5. Chamberlain, Basil Hall. Works 1880~1911.

   
  The most widely-respected translator of Japanese literature before Arthur Waley, Basil Hall Chamberlain, ca. 1895 ().  
 

 
 

a. Translations. Chamberlain’s The Classical Poetry of the Japanese (London: Trübner, 1880) was the first knowledgeable study of Japanese poetry in a European language, and together with Bashô [Ap] and the Japanese Poetical Epigram (Transactions of the Asiatic Society of Japan. 1st ser., 1902) made Chamberlain the most widely-respected European translator of Japanese literature before Waley. The combined and enlarged edition of the works, the 1910 Japanese Poetry (London: Murray), kept the translations in print, and through the First World War they were the versions to which any serious European or American student turned. Both Classical Poetry and Japanese Poetry include description of and translation from the nô—called here the ‘lyric drama’—and Bashô includes the first European account of renga (linked verse).
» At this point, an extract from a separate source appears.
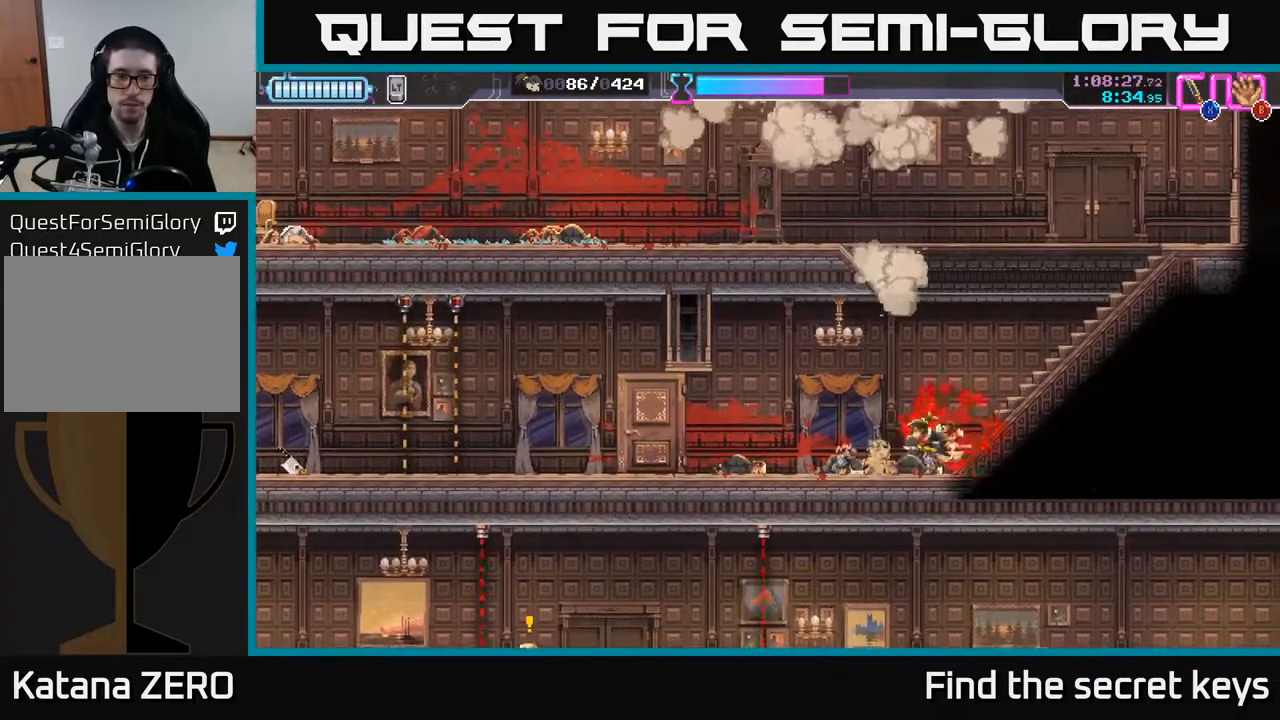
{"buttons": [], "left_stick": "left", "right_stick": "center", "events": []}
Harmer (A51) offers compelling evidence that Chamberlain was among Pound’s chief sources of information about the ‘hokku’, and suggests that Chamberlain’s work had been recommended to Pound by Fletcher; and although Pound does not list Chamberlain among the earlier translators of the nô to whom he turned for guidance in preparing his own versions of the plays (see BK13a), he would have been aware of Chamberlain’s work, since it is cited by Stopes (see D23), among the sources about the nô that both Pound and Yeats acknowledge. Chamberlain’s equation of the ‘lyric drama’ of Japan with the drama of classical Greece is echoed two decades later in the more famous elaboration of the point by Fenollosa, who acknowledges Chamberlain’s work (see 10b and BK13b). Chamberlain’s translations are discussed in honorific terms by Binyon (BC9), Blunden (BD47, 73, 117, 138), Bynner (BE8), Fletcher (BH15, 22c), and Plomer (BJ10d), though insulted by Lowell for their conventional forms (BI19). According to Harmer, the origin of Couchoud’s interest in Japanese poetry (see 19) was Chamberlain’s Bashô; the effect of Chamberlain’s translations on twentieth-century English-language poetry is discussed by Harmer, Hall (A16), Seaver (A17), and Schwartz (A18). Among Chamberlain’s several other translations from the Japanese is the first English version of the Kojiki (Ap) (Tokyo: Meiklejohn, 1882), and Women and Wisdom of Japan (selections from Onna daigaku), by Kaibara Ekiken (Wisdom of the East Series, London: Murray, 1905). See also A12, 16-18, 24, 30, 51, 53, BH15, CC4, 6, 7, 8, and 10.

b. Other works. While it is primarily Chamberlain’s translations that secured his reputation, his many other works about Japan have been widely read, and their importance in shaping the early twentieth-century European and American image of the country was profound. The most important titles are the alphabetical compendium of folklore and culture, Things Japanese, first published in 1890 (London: Paul, Trench, Trübner), and the Handbook for Travellers in Japan, written with W. B. Mason (London: Murray, 1890), both of which went through many editions over five decades, the former of which remains both in print and useful. Things Japanese is discussed and quoted by Plomer (BJ3a, 4b), and the Handbook would surely be the guide to which Bynner refers (BE20b) in discussing his travels in Japan with Ficke. Selections from Chamberlain’s many publications in Transactions of the Asiatic Society of Japan are reprinted in Early Japanology (Westport, Conn.: Greenwood, 1998), vols. 3 and 4.

c. Related materials. The fullest treatments in English of Chamberlain’s relation with Japan are Yuzo Ota, Basil Hall Chamberlain: Portrait of a Japanologist (Richmond, Surrey: Japan library, 1998) and Richard Bowring, ‘An Amused Guest in All: Basil Hall Chamberlain’, in Cortazzi and Daniels (CC8), though Hirakawa Sukehiro, Yabureta yûjô: Hearn to Chamberlain no Nippon rikai (A friendship torn apart: Hearn and Chamberlain’s understanding of Japan [Tokyo: Shinchôsha, 1987]) is more detailed. See also two volumes of Chamberlain’s letters to Hearn, edited by Hearn’s son Kazuo Koizumi, Letters from Basil Hall Chamberlain to Lafcadio Hearn and More Letters from Basil Hall Chamberlain to Lafcadio Hearn (Tokyo: Hokuseido, 1936). Hearn’s letters to Chamberlain are collected in The Japanese Letters of Lafcadio Hearn (see 9c).